M.M. : Vous avez réalisé plusieurs centaines de clichés. La sélection a-t-elle été facile ?
E.B. : D’une manière surprenante oui. Au début je photographiais tout, sous plusieurs angles. Et dès la deuxième séance, je me suis laissé porter par des œuvres spécifiques – comme le casque corinthien qui m’attirait particulièrement –, tout en abordant deux ou trois poncifs tels que La Joconde, La Victoire de Samothrace. Je suis arrivé à 400 photos à partir desquelles j’ai fait un premier tri inconscient. Puis le choix s’est fait très rapidement. Je voulais aussi montrer le Louvre en tant que lieu, et pas seulement la Grande Galerie. Je me suis donc imposé les « salle rouges », avec le personnage de Djeynaba (qui m’a donné du fil à retordre !). La couleur s’est imposée, j’ai imaginé un conte fantastique à son sujet, le seul qui détonne du reste.
M.M. : Comment avez-vous mené vos recherches ?
E.B. : À chaque fois j’ai fait des recherches sur l’œuvre, l’artiste… Quand l’œuvre était trop ancienne, je l’ai inventé. Il a aussi fallu choisir entre plusieurs théories sur les dates, en allant parfois jusqu’à les mélanger. Un historien serait scandalisé ! Je réunissais des informations puis je faisais des calculs sur l’âge de mon personnage, le moment auquel il rencontre l’œuvre… Tout ce travail de construction était passionnant.
M.M. : L’un de vos personnages, Marcus Dudke, était un fidèle du Louvre. Est-ce un lieu que vous-même avez beaucoup fréquenté ?
E.B. : Beaucoup non, mais régulièrement. C’est un endroit que j’ai fréquenté quand j’avais besoin de me constituer, comme à l’adolescence puis à l’âge de 25-30 ans. J’habite à côté, le Louvre fait partie de mon paysage. S’il disparaissait, je serais perdu.
M.M. : Des générations d’artistes sont venues au Louvre pour copier les Anciens et parfaire leur art. Les dessinateurs de BD posent-ils ce même regard sur le travail de leurs « Anciens » ?

### Objectif:
D'après l'entretien ci-dessus, à combien de photos E.B. est-il arrivé avant de faire son premier tri ? Répondez en une phrase, s'il vous plaît.

### Entrées de données:
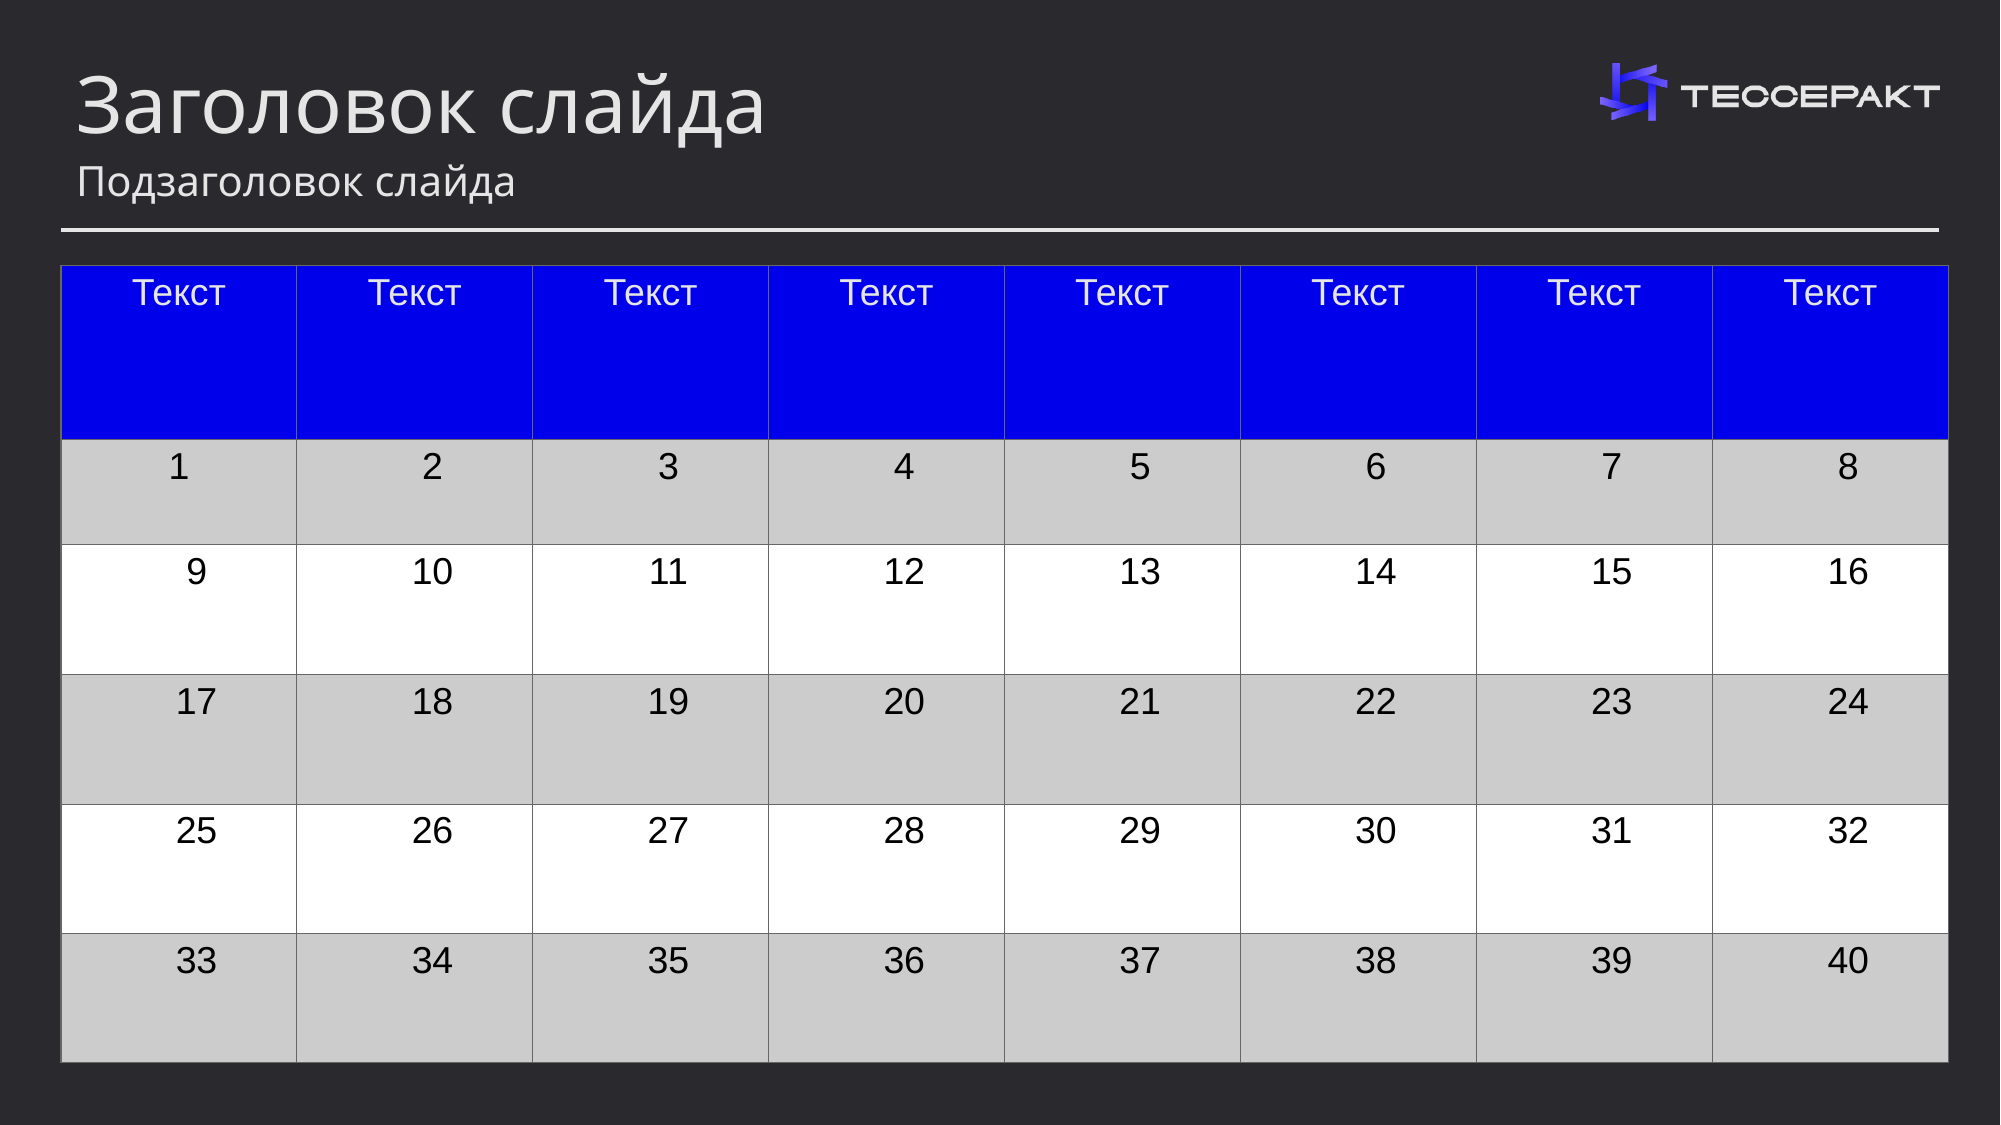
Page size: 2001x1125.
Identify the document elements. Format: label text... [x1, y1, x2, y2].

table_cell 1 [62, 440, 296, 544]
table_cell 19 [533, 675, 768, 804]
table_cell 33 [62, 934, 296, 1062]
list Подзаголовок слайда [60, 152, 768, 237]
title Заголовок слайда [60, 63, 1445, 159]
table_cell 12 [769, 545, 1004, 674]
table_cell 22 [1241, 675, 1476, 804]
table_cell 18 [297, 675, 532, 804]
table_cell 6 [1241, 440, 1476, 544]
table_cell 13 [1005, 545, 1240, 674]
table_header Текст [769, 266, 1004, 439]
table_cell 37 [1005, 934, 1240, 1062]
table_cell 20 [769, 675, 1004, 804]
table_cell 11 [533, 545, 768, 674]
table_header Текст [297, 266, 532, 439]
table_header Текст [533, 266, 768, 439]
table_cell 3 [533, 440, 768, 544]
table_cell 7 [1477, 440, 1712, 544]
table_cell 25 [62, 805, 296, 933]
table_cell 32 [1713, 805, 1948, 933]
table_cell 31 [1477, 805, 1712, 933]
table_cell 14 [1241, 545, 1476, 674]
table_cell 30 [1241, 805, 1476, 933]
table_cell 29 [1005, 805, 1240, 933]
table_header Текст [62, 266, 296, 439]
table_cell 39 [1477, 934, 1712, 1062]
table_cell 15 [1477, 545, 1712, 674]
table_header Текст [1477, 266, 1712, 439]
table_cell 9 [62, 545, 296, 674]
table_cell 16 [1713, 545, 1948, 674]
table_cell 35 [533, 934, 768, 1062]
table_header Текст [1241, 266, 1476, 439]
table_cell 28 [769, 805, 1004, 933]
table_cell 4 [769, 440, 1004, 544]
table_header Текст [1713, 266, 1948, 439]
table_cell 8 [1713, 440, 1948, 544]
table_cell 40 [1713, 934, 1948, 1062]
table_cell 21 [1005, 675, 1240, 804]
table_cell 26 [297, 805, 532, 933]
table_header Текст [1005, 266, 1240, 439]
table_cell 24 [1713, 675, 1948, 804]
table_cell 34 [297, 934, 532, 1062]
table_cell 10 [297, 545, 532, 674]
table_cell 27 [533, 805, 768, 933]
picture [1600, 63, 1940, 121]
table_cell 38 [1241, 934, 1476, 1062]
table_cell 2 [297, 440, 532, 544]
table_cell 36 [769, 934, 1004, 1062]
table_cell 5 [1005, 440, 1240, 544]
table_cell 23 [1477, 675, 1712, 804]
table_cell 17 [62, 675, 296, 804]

--

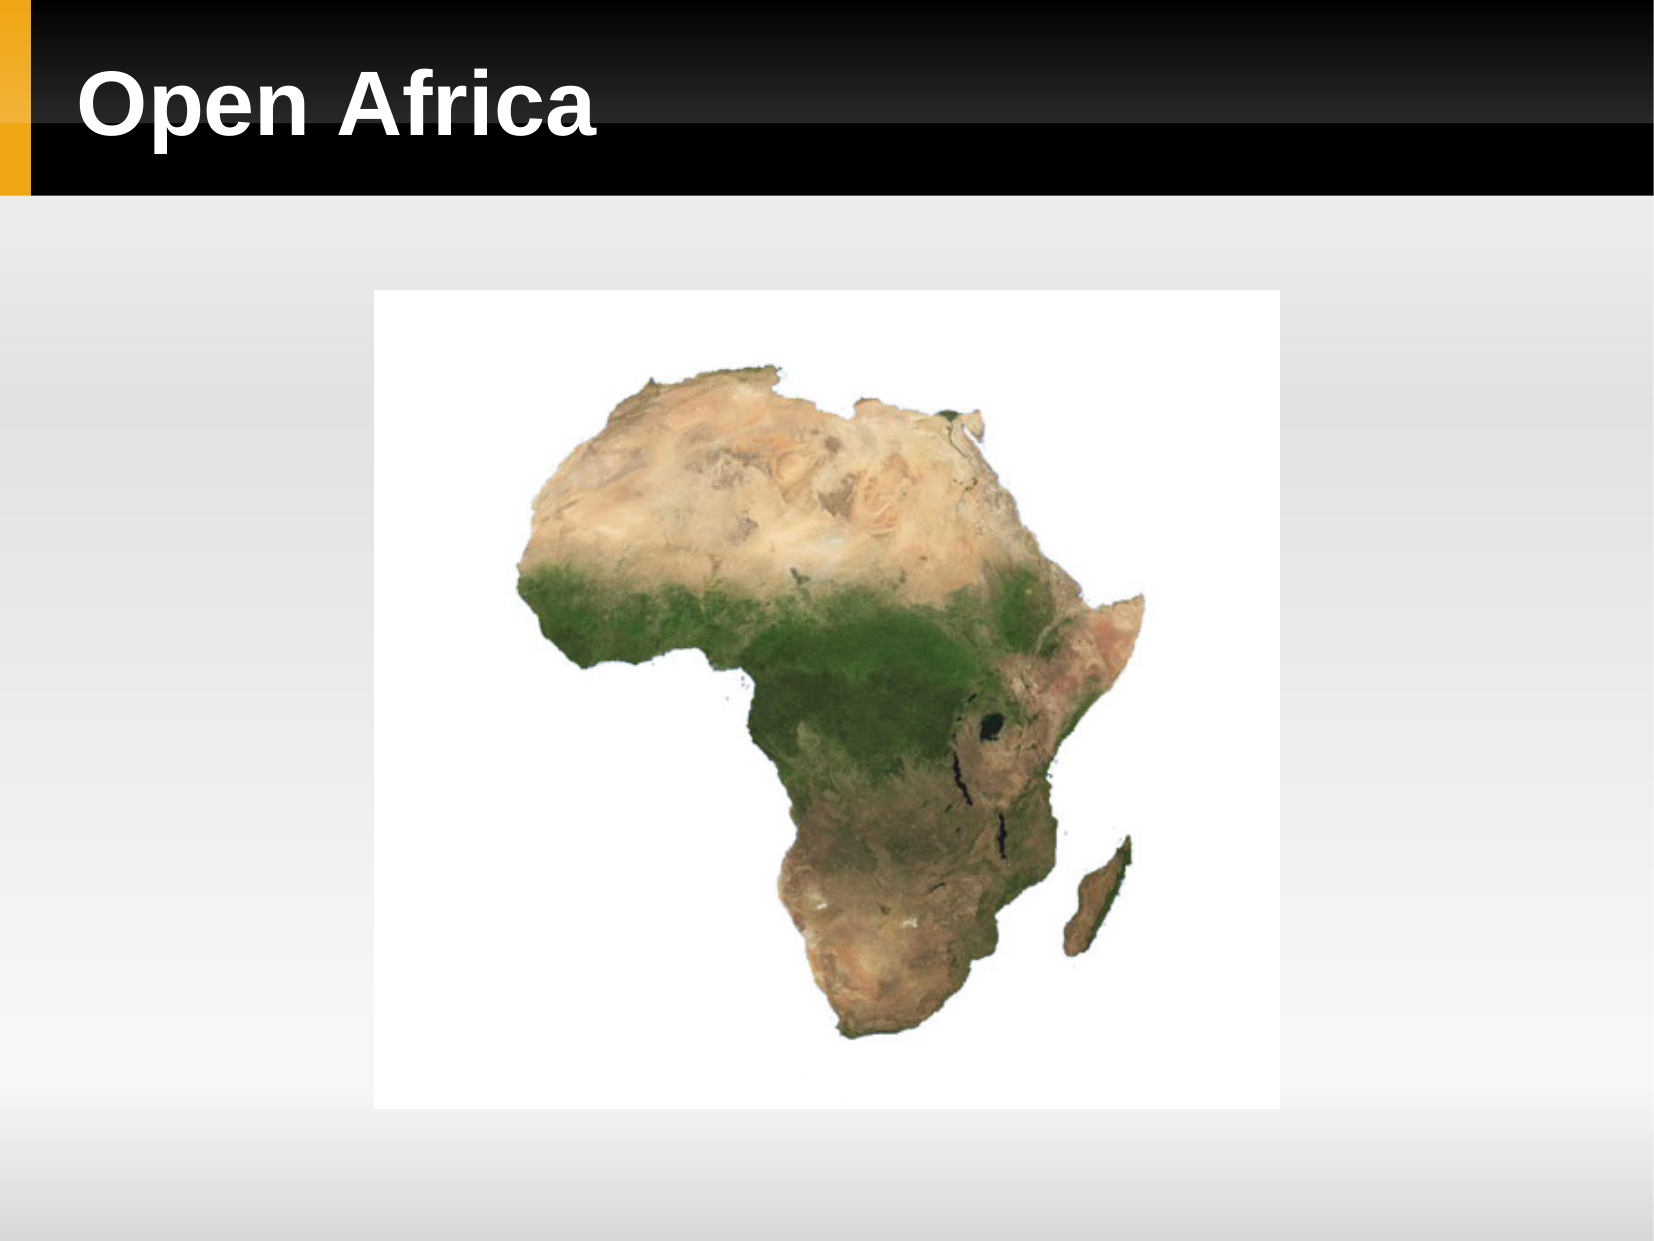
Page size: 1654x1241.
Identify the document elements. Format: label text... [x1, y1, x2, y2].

### Réponse attendue:
E.B. est arrivé à 400 photos, à partir desquelles il a fait un premier tri inconscient.